Сама Франция с ее радостями и горестями, трагедиями и смехом пела правду о себе... Я до сих пор не знаю, какой все же был голос у Эдит — сопрано, меццо, контральто?
Она одинаково свободно и выразительно пользовалась всеми регистрами. Но думаю, что к ней, более чем к кому бы то ни было из ее коллег, подошли бы крылатые лова нашего Утесова относительно «пения сердцем». Мне никогда не приходилось видеть более идеального сочетания драматической актрисы и певицы в одном лице. Да-да, певицы в точном смысле этого слова — в ее репертуаре были баллады, исполнение которых под силу, пожалуй, только оперным певцам.
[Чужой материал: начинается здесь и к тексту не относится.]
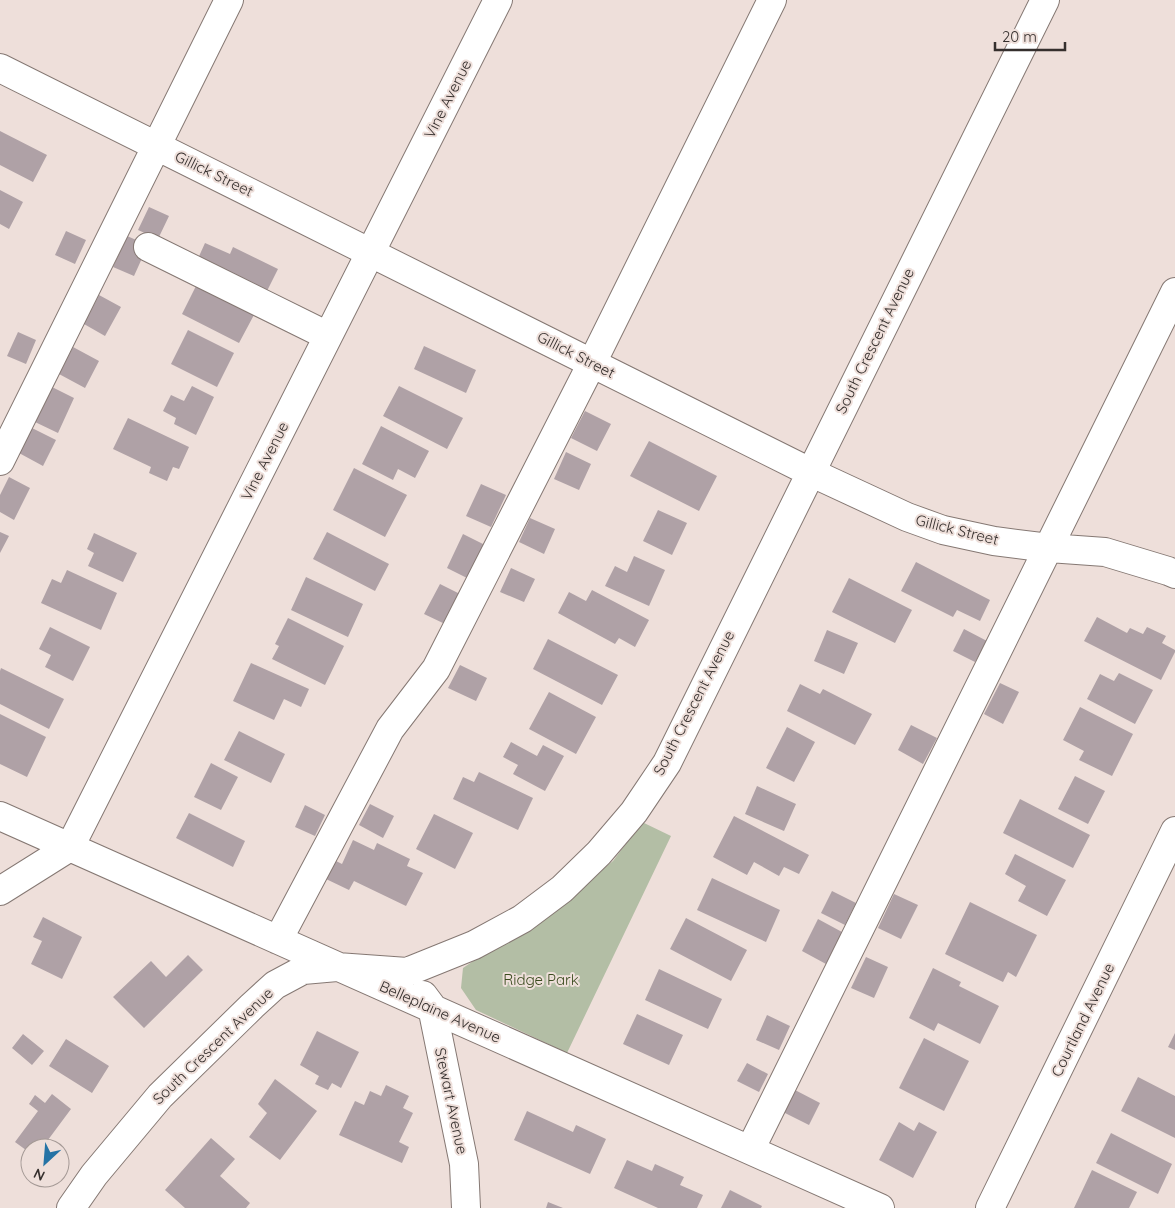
<svg xmlns="http://www.w3.org/2000/svg" width="1175" height="1208" viewBox="0 0 1175 1208" font-family="Quicksand,sans-serif">
  <style>
    .green { fill: #b3bea5 }
    .building { fill: #afa1a6 }
    .lines { fill: none; stroke-linecap: round; stroke-linejoin: round }
    .minor-casing { stroke: #857873; stroke-width: 30 }
    .minor { stroke: #fff; stroke-width: 28 }
    .labels { text-anchor: middle; stroke-width: 4; stroke-linejoin: round; paint-order: stroke }
    .street-label { font-size: 15px; fill: #352f2d; stroke: #eedfda }
    .park-label { font-size: 15px; fill: #3a4b1e; stroke: #eedfda }
  </style>
  <rect width="100%" height="100%" fill="#eedfda"/>
  <path class="green" d="M642,822L671,836L567,1053L476,1010L461,988L463,968L553,907L613,861Z"/>
  <path class="building" d="M0,131L47,155L33,182L0,165Z
    M0,190L23,202L9,229L0,224Z
    M149,207L169,216L158,239L138,230Z
    M66,231L86,240L75,264L55,255Z
    M127,236L148,245L134,276L113,267Z
    M205,243L230,254L233,247L278,269L265,295L196,263Z
    M197,284L255,313L239,343L182,314Z
    M99,295L121,307L105,336L84,324Z
    M188,330L234,353L217,387L171,364Z
    M18,332L36,340L26,364L7,356Z
    M424,346L476,370L466,393L414,369Z
    M73,347L99,361L85,388L59,374Z
    M192,386L214,397L196,435L174,424L176,418L163,411L171,395L184,401Z
    M399,386L463,418L447,449L383,416Z
    M52,387L74,398L58,433L35,422Z
    M585,411L611,424L597,451L571,438Z
    M128,418L189,447L179,469L173,467L167,481L149,473L151,467L113,449Z
    M381,426L429,451L415,478L398,469L393,480L362,464Z
    M32,428L56,440L43,466L19,453Z
    M649,441L717,476L699,511L630,476Z
    M566,452L591,464L579,490L554,479Z
    M354,468L407,495L385,537L333,510Z
    M9,477L30,488L14,520L0,512V495Z
    M481,484L506,495L491,527L466,516Z
    M658,510L687,523L672,555L643,541Z
    M530,518L555,529L544,554L519,542Z
    M0,532L9,536L0,553Z
    M327,532L389,564L375,591L313,559Z
    M94,533L137,553L123,582L88,566L94,553L87,549Z
    M463,534L487,546L471,580L447,568Z
    M634,556L665,570L649,606L605,586L615,566L627,572Z
    M916,562L990,600L980,621L957,610L953,617L901,591Z
    M511,568L535,579L524,602L500,592Z
    M67,570L117,593L101,630L41,603L52,579L61,583Z
    M306,577L363,604L348,637L291,610Z
    M849,578L912,610L895,643L832,612Z
    M440,584L460,594L445,624L424,614Z
    M592,590L649,620L635,647L619,638L615,644L558,613L569,592L586,601Z
    M1097,617L1127,633L1130,628L1143,634L1147,627L1166,636L1162,643L1175,650V652L1161,680L1084,641Z
    M288,618L344,646L325,685L272,659L279,646L275,644Z
    M50,627L90,647L73,681L45,667L51,655L39,649Z
    M964,629L987,641L975,662L953,651Z
    M827,630L858,643L844,674L814,661Z
    M548,639L618,675L602,705L533,669Z
    M251,663L309,689L301,707L284,699L274,720L233,701Z
    M460,665L487,678L476,701L448,688Z
    M1,668L64,699L49,729L0,704V671Z
    M1119,673L1153,690L1135,724L1087,699L1100,674L1114,681Z
    M1000,683L1019,692L1003,724L984,714Z
    M800,684L820,694L823,689L872,714L855,745L787,711Z
    M549,692L596,717L576,754L529,729Z
    M1080,707L1133,734L1112,776L1079,760L1084,751L1063,740Z
    M0,714L46,737L27,777L0,764Z
    M911,725L937,738L923,764L898,750Z
    M787,727L815,742L794,782L766,768Z
    M239,731L285,754L271,783L224,760Z
    M511,742L537,756L543,745L564,756L545,791L513,774L518,765L503,757Z
    M211,763L238,777L221,810L194,797Z
    M479,772L533,798L518,830L453,799L463,777L474,782Z
    M1075,776L1105,791L1088,824L1058,809Z
    M757,786L796,804L784,831L745,814Z
    M1020,799L1090,835L1073,868L1003,833Z
    M370,804L394,816L383,838L359,825Z
    M305,805L325,815L315,836L295,827Z
    M189,813L245,841L233,867L176,838Z
    M434,814L473,833L455,869L416,849Z
    M734,816L809,855L799,874L784,867L779,876L754,862L747,875L713,857Z
    M353,840L374,850L377,843L410,859L407,866L423,873L406,906L354,881L349,890L326,879L334,860L342,864Z
    M1015,854L1066,880L1047,916L1018,901L1026,886L1005,874Z
    M712,878L780,910L766,942L697,910Z
    M832,891L856,903L845,925L821,913Z
    M894,894L918,905L901,939L878,928Z
    M970,902L1037,935L1016,977L1008,972L1003,982L945,954Z
    M43,917L82,937L62,979L31,964L42,941L33,937Z
    M686,918L747,950L731,981L670,949Z
    M818,919L842,932L826,964L802,951Z
    M188,955L203,970L144,1028L113,997L151,961L166,977Z
    M866,957L888,967L874,998L851,988Z
    M933,968L961,982L959,986L999,1006L980,1044L938,1023L934,1031L909,1018Z
    M659,969L722,999L708,1029L645,1000Z
    M637,1014L683,1035L669,1065L623,1044Z
    M767,1015L790,1026L779,1050L756,1040Z
    M317,1031L359,1052L341,1088L332,1083L328,1090L315,1084L319,1076L300,1065Z
    M1175,1033V1050L1168,1047Z
    M23,1034L44,1051L32,1065L12,1048Z
    M924,1038L969,1061L944,1111L899,1088Z
    M66,1039L109,1066L92,1093L49,1066Z
    M747,1063L768,1074L759,1092L737,1081Z
    M1138,1077L1175,1096V1138L1121,1111Z
    M275,1079L317,1111L280,1160L249,1137L267,1113L258,1104Z
    M386,1085L409,1096L403,1108L413,1113L399,1142L409,1147L402,1163L339,1135L355,1101L364,1105L370,1091L381,1096Z
    M795,1090L820,1103L809,1125L783,1112Z
    M52,1094L71,1109L42,1148H30V1153L15,1142L38,1111L29,1104L35,1095L45,1103Z
    M527,1111L573,1132L576,1125L606,1139L590,1174L514,1140Z
    M899,1122L914,1131L919,1122L937,1132L913,1178L879,1160Z
    M1111,1133L1172,1164L1158,1194L1096,1163Z
    M211,1138L235,1159L220,1176L250,1203L246,1208H185L165,1190Z
    M627,1160L652,1171L655,1164L684,1177L680,1185L703,1195L697,1208H658L614,1188Z
    M1092,1170L1137,1192L1129,1208H1074Z
    M730,1190L762,1206L761,1208H721Z
    M548,1202L563,1208H546Z"/>
  <g class="lines">
    <defs>
      <path id="minor" d="M0,68L810,472L907,517L943,530L994,541L1049,548L1105,552L1168,571L1175,574
        M148,247L328,336
        M0,461L229,0
        M0,816L880,1208
        M0,891L70,847L498,0
        M278,940L390,729L436,669L592,363L772,0
        M423,995L432,1007L464,1164L466,1208
        M750,1150L1175,292
        M71,1208L94,1175L160,1096L252,1006L275,985L303,970L337,967L407,972L474,945L522,919L562,889L599,853L634,812L667,763L1045,0
        M990,1208L1175,831"/>
    </defs>
    <use href="#minor" class="minor-casing"/>
    <use href="#minor" class="minor"/>
  </g>
  <g class="labels">
    <g class="street-label">
      <text transform="translate(448 99) rotate(-63)" y="5">Vine Avenue</text>
      <text transform="translate(214 174) rotate(26)" y="5">Gillick Street</text>
      <text transform="translate(875 341) rotate(-64)" y="5">South Crescent Avenue</text>
      <text transform="translate(576 355) rotate(27)" y="5">Gillick Street</text>
      <text transform="translate(265 461) rotate(-63)" y="5">Vine Avenue</text>
      <text transform="translate(957 530) rotate(14)" y="5">Gillick Street</text>
      <text transform="translate(694 703) rotate(-63)" y="5">South Crescent Avenue</text>
      <text transform="translate(440 1012) rotate(24)" y="5">Belleplaine Avenue</text>
      <text transform="translate(1083 1020) rotate(-64)" y="5">Courtland Avenue</text>
      <text transform="translate(213 1046) rotate(-44)" y="5">South Crescent Avenue</text>
      <text transform="translate(451 1101) rotate(78)" y="5">Stewart Avenue</text>
    </g>
    <g class="park-label">
      <text x="541" y="985">Ridge Park</text>
    </g>
  </g>
  <g transform="translate(45 1163) rotate(206)"><circle r="24" fill="#eedfda" stroke="#a49995"/>
  <path d="M0-4L9 19L0 12L-9 19Z" fill="#2573a5"/>
  <text y="-8" font-size="14" font-weight="bold" text-anchor="middle" fill="#352f2d">N</text>
  </g>
  <path d="M995 42v8h70v-8" fill="none" stroke="#352f2d" stroke-width="2.5"/>
  <text x="1002" y="42" font-size="15" fill="#352f2d" stroke="#eedfda" stroke-width="4" paint-order="stroke">20 m</text>
</svg>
Эдит не укладывалась в обычные определительные рамки жанра. Это было явление уникальное. Ее смерть — огромная потеря для французского искусства; многим ее соотечественникам трудно поверить, что рядом с ними уже нет «воробышка», — она была, как и ныне здравствующий Морис Шевалье, частью Франции, частью Парижа. Нет смысла пересказывать ее биографию. Вы ее сейчас прочтете. Сложная, трудная, подчас нелепая жизнь этой женщины была неразрывно связана с ее творчеством. И песни Эдит не могли быть иными, чем ее жизнь, которую она сама себе выбрала и которая приносила радость миллионам людей. Мы не знаем — какое место займет Эдит в истории французского искусства. Но каждый раз, когда в беседе с ее коллегами вспоминается Пиаф, — экспансивные, веселые французы сразу грустнеют и, чуть склонив голову, тихо произносят: «Великая Эдит». Что же, возможно, это так и есть!
НИКИТА БОГОСЛОВСКИЙ
из предисловия к книге "Эдит Пиаф. На балу удачи"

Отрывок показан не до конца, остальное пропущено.